PASSAGE —
◇ ◇ ◇ ◇ ◇

Though they are old, there are a lot of soundtracks out there for the first "Legend of Heroes" title. There are also many soundtracks for Legend of Heroes III, IV, and a few for V and VI. But there is only one for Legend of Heroes II. And this is it. Welcome to Dragon Slayer ~ The Legend of Heroes II: PERFECT COLLECTION!

So, like the previous perfect collection (LoH 1), disc one is the OST, and disc two is the arranged version. Except, unlike the last version, disc 2's arrangement isn't by Ryo Yonemitsu. He had gone on to bigger and better things (maybe), and was over-run by Tomohiko Kishimoto (Falcom's "rock" guy) and Tamiya Terashima (Falcom's "synth orchestra" guy).

What should we expect from disc one? Not much. I can summarize the first disc with the simple use of one onomatopoeiac word: yawn. Listen to the samples yourself. Even the fast songs don't "do much for ya", simply because the synth is so limited, and because we know something better is awaing us on the second disc.

Yeah...disc two is amazing. It is the reason to locate and purchase this rather obscure album. Some songs are power-rock themes that you would expect from Falcom (track 8); others have a beautiful orchestral flair (track 1); still other times we find some beautiful jazz piano (track 28). Glorious. Simply glorious.

Disc two is "arranged" in every manner of the word. The majority of tracks have been lengthened (though a few were shortened due to a faster tempo). The synth used is as close to life-like as they had in 1993. Solos and breaks are added to the song to give it a more "performance"-driven feel. And the best part is, all 29 tracks get this kind of treatment. Not one song is left behind. Kishimoto and Terashima did some great work together on this one.

Two songs that don't change much in terms of structure and are gorgeous (even on the original disc) are the Opening and Ending. The Opening is roughly six minutes and contains a medley of themes from the game. I have sampled both the original and arranged versions of the opening, so you can hear different sections of this diverse track. The Ending also is a medley, yet it is ten minutes long! The arranged version includes a wildly good piano solo, one that almost tops the glorious LoH piano solo on Special Box '92...enjoy the two minute sample provided of this song.

◇ ◇ ◇ ◇ ◇

MATERIAL SUPPLIED —
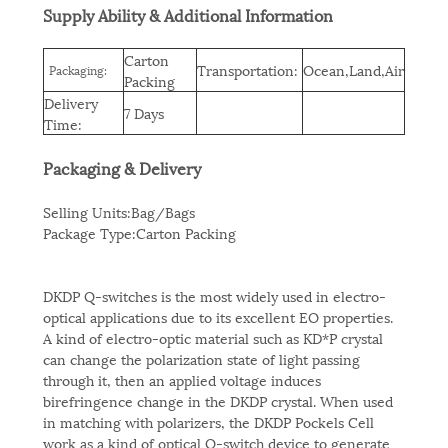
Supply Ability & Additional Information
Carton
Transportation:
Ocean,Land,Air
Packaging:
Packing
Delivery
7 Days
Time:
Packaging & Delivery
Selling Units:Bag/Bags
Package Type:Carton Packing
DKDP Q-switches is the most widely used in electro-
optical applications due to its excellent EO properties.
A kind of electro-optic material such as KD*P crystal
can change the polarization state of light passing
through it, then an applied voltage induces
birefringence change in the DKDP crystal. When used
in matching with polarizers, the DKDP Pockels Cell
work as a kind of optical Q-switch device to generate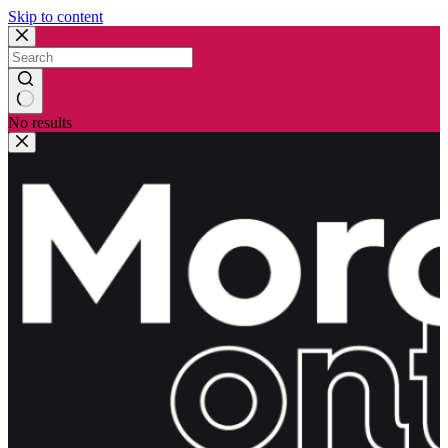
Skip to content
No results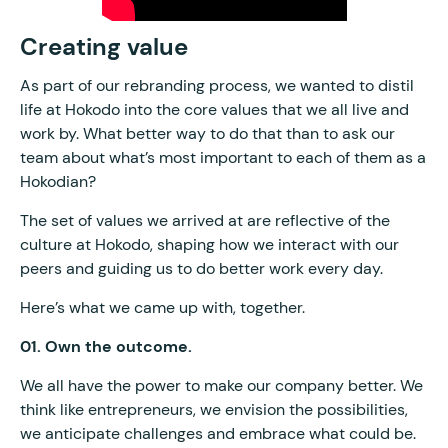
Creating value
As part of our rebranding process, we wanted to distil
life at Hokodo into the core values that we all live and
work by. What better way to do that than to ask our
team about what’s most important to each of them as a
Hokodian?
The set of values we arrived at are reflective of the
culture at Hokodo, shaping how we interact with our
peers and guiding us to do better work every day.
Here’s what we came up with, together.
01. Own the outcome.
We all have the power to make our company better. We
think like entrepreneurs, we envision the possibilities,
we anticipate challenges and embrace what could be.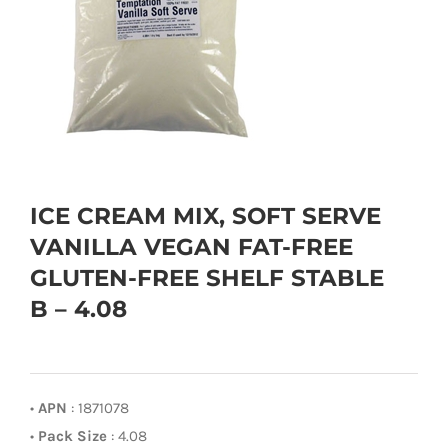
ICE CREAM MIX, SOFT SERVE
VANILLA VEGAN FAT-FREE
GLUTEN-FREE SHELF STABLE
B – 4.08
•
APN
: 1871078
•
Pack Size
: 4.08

◇ ◇ ◇ ◇ ◇

WORK TO COMPLETE —
(A) According to the album review, who arranged the music on disc two?
(B) Explain why the album review says even the fast songs on disc one don't "do much for ya".
Answer from the album review alone, not from the entries.

SOLVED PROBLEMS —
(A) Tomohiko Kishimoto and Tamiya Terashima arranged disc two.

(B) The synth on disc one is very limited. Listeners also know that something better awaits them on the second disc.